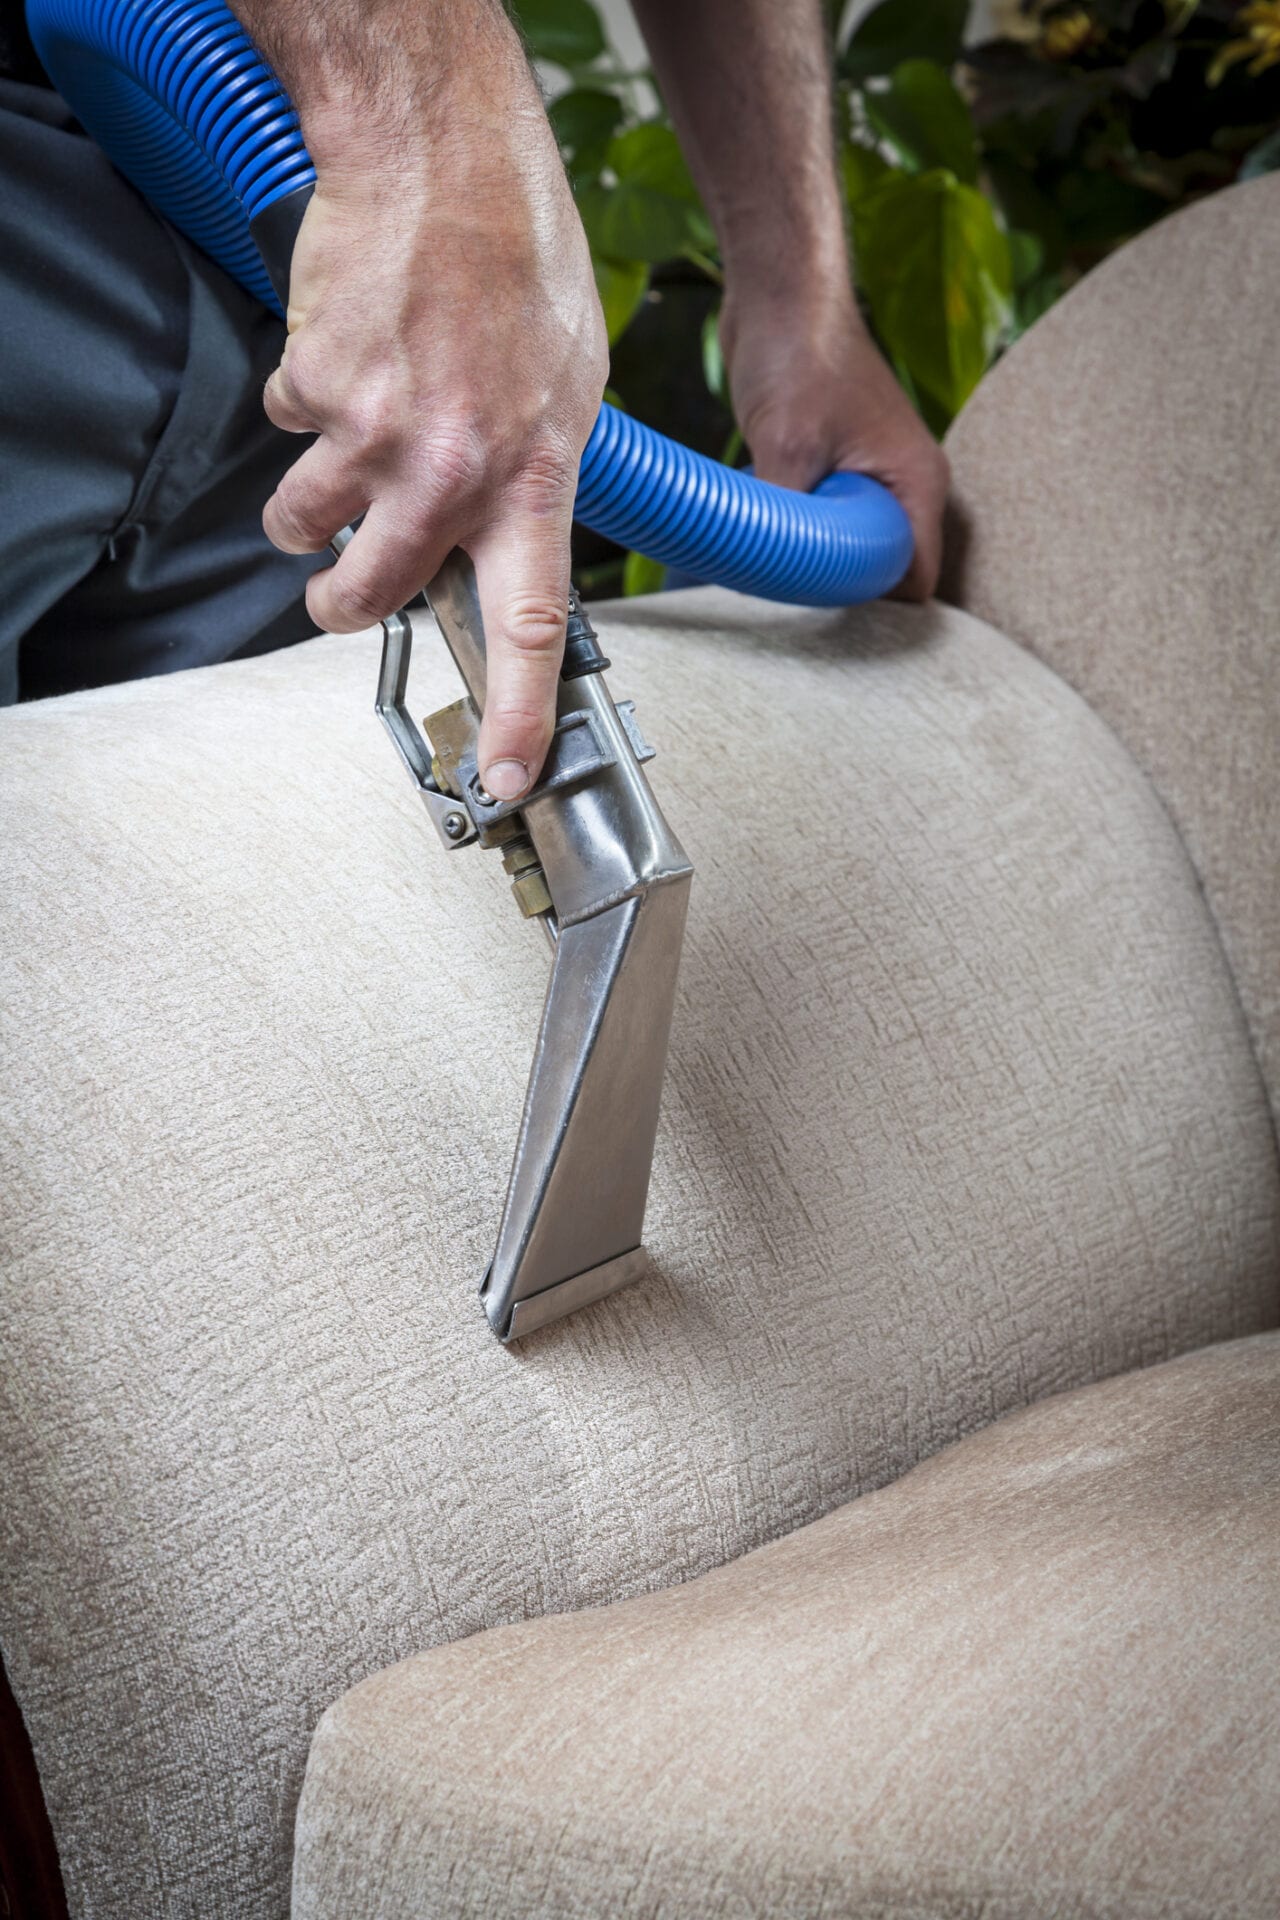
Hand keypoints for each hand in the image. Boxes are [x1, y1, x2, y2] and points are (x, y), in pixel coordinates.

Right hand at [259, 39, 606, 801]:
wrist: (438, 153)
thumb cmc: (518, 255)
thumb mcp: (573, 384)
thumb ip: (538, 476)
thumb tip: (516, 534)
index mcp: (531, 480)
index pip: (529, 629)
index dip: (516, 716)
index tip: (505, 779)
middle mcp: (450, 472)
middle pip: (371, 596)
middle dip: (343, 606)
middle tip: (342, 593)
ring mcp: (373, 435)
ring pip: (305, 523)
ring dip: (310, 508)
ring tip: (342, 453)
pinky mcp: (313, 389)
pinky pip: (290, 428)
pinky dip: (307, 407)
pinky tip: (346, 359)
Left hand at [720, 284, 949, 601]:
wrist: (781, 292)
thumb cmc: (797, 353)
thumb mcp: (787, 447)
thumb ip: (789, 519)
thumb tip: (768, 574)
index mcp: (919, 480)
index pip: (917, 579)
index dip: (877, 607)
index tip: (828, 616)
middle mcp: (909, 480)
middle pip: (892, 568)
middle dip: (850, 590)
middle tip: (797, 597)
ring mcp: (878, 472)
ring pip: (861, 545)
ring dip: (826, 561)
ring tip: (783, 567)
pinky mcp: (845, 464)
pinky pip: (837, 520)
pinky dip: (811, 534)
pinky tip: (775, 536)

## ASSIGNED TASK:
When copying the entries, drop the images and keep every line exact.

## SOLUTION TO THIS PROBLEM:
Hand keypoints for each hand in the image. Boxes are [x1, y1, x2, y2] and points are (x, y), in pixel coordinates.

Right hand at [259, 39, 606, 801]:
wrist: (438, 153)
thumb cmc: (518, 255)
thumb mcp: (573, 384)
thumb ip: (538, 476)
thumb tip: (516, 534)
index mcp: (531, 480)
index pip: (529, 629)
index dip: (516, 716)
index tip: (505, 779)
middle mcp: (450, 472)
middle pip: (371, 596)
middle dip: (343, 606)
middle tip: (342, 593)
ring mcp: (373, 435)
ring pip: (305, 523)
ring dip: (310, 508)
ring tip: (342, 453)
pinky mcp: (313, 389)
pinky pip: (290, 428)
pinky dip: (307, 407)
pinky tip: (346, 359)
Left hand at [720, 284, 949, 601]:
wrist: (781, 292)
thumb cmc: (797, 353)
thumb mcp: (787, 447)
thumb ip: (789, 519)
thumb tip: (768, 574)
index mcp: (919, 480)
index pip: (917, 579)
index dip: (877, 607)
index tip: (828, 616)
middle mcp: (909, 480)
middle pip: (892, 568)
middle dip: (850, 590)
middle tip: (797, 597)
ring mcp: (878, 472)
ring pip: (861, 545)
ring dip: (826, 561)
ring tip: (783, 567)
pinky mcp: (845, 464)
pinky pip: (837, 520)
pinky dip: (811, 534)
pinky tip: (775, 536)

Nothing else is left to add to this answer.